RENATA ORTEGA | DEC. 10 2020
Here is why:
On my 18th birthday I received a phone call from an Ear, Nose and Throat specialist that I had seen just a few days before. That call was absolutely life changing, heart breaking and terrifying. Du ring that call the Doctor let me know the results of my MRI - I had a brain tumour. Due to the tumour’s size, location and the liquid that had built up in my brain over the years because of it - he was sure that it needed to be removed, and quickly. Just one month and two days later it was January 12th, 1999 and I was on an operating table having that tumour removed.
"My birthday has been overshadowed by this event ever since."
Words usually come easily to me but I have never been able to find the words to explain how terrified I was back then or the feelings I still hold about that experience. After that phone call my life as I knew it as a young woman trying to gain her foothold in the world was turned upside down. I had to stop figure skating after over 10 years of actively participating in the sport, I had to make arrangements for missing school and exams which was hard for me because I was a perfectionist when it came to achieving good grades. I was not going to have my own hair for the Formal Dance or my Sister's Wedding.
I was given impossible choices: "Choose one parent to walk into the operating prep room with you." (how do you choose just one!?) "Do you want to take an aptitude test before and after your surgery? (to determine any loss Of mental capacity) No thanks!" I said back then, of course, now I regret that choice.
I was connected with the Make-A-Wish foundation where I attended events with other young women who had critical illnesses.
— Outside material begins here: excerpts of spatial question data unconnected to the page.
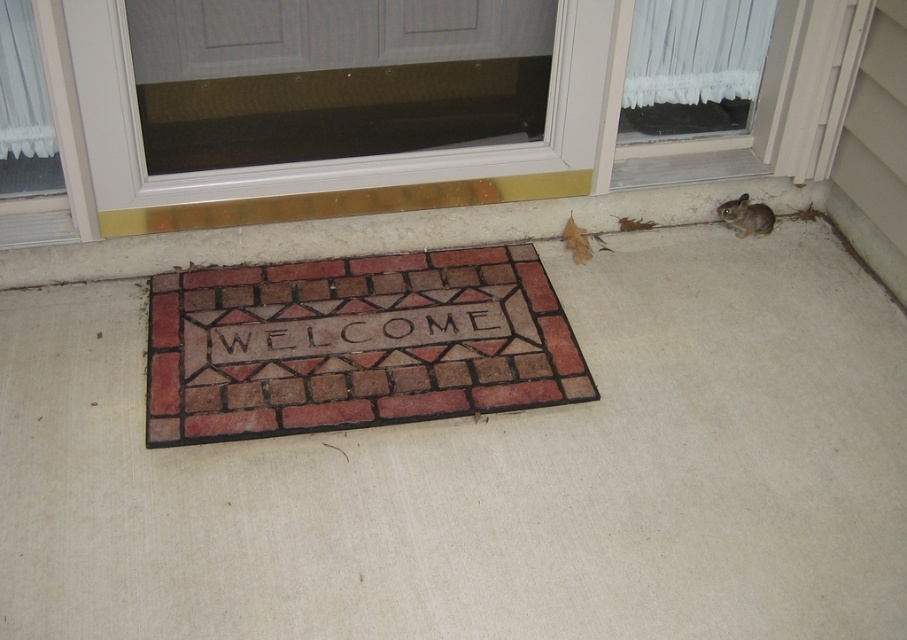
Question: Can you confirm if transparent glass door at upper center is bigger than brown furry squirrel at lower right?

Choices:
 (A) yes
 (B) no

Answer: (A)

Question: Does brick-patterned welcome mat at center appear over white brick-like at center?

Choices:
 (A) no
 (B) yes

Answer: (B)

Question: Which object appears farthest from the camera in this image?

Choices:
 (A) brown furry squirrel at lower right
 (B) brick-patterned welcome mat at center
 (C) white brick-like at center
 (D) transparent glass door at upper center

Answer: (A)

Question: Considering the real-world distances, which object is closest to the white brick-like at center?

Choices:
 (A) transparent glass door at upper center
 (B) brown furry squirrel at lower right
 (C) brick-patterned welcome mat at center

Answer: (C)

Question: Which of the following is the closest to the observer?

Choices:
 (A) brown furry squirrel at lower right
 (B) brick-patterned welcome mat at center
 (C) white brick-like at center
 (D) transparent glass door at upper center

Answer: (B)

Question: Can you confirm if brick-patterned welcome mat at center is positioned below white brick-like at center?

Choices:
 (A) no
 (B) yes

Answer: (A)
That amazing foundation granted my wish for a wig which my family could not afford. That wig meant I could cover my shaved head and scar until my hair grew-in, if I survived the surgery.
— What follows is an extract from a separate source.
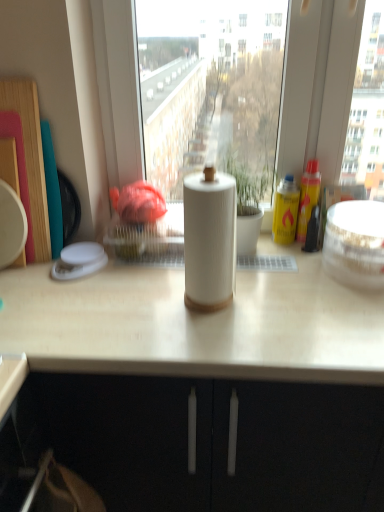
I want to click on vacant area that is in front of white plastic container at left, the first appliance viewed from the left, so click(65, 300).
I was sure that I was either not going to make it out of that surgery alive, or - what I thought was even worse at that time - that I would wake-up not remembering anyone in my life. I made a will and I said goodbyes thinking they would be my last. The night before my surgery I had what I thought was going to be my last family meal.
Thanks to an incredible Neurosurgeon who still follows up with me to this day, I survived. I woke up from that surgery, I was SO grateful and excited to be alive in that moment, but as time progressed, life was...different.
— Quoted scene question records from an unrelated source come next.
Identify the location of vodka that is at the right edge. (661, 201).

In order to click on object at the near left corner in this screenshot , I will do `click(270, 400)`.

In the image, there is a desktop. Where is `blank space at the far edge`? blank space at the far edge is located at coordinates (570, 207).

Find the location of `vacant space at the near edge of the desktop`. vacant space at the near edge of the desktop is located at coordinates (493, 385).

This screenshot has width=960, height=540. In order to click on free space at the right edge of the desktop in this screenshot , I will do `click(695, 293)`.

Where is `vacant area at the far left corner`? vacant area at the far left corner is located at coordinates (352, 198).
I desperately wanted to fit in and hide what I had just gone through. I rushed back to school two weeks after my surgery hiding my scar under a wig, and I went back to work three weeks after my surgery. It wasn't "normal" to have a brain tumour at such a young age and it was such an unusual tumour to have. I couldn't find anyone to relate to, I was the odd one out. I felt so alone, awkward, so ugly and like I had become much less intelligent overnight.
Science and math came easily to me before that surgery but after it I struggled to sit through math and science classes, or any classes that weren't hands-on for that matter. I never did get back to figure skating, I tried to in University but my special awareness had significantly decreased, I quit the synchro skating team one day after I joined it.
Fast forward 21 years later, today, I turn 40 and I am 21 years brain tumour free. I have been fortunate enough to survive that ordeal and even though it has not been an easy journey and I had to adjust my path forward a few times, I have thrived. I have gone on to be married to a really good man and have been fortunate enough to have two beautiful children and to lead a meaningful career.
I am committed to building a loving stable family, I am committed to contributing to saving our earth through my career and I am committed to being an empathetic and compassionate leader. I commit to all of this because I am still alive and because I can achieve what is meaningful to me.
"So this year, I'm going to try to learn to hate my birthday a little less."
My birthday wish for this milestone day is that you help me celebrate whether you know me or not - do something that you find meaningful today - because you can.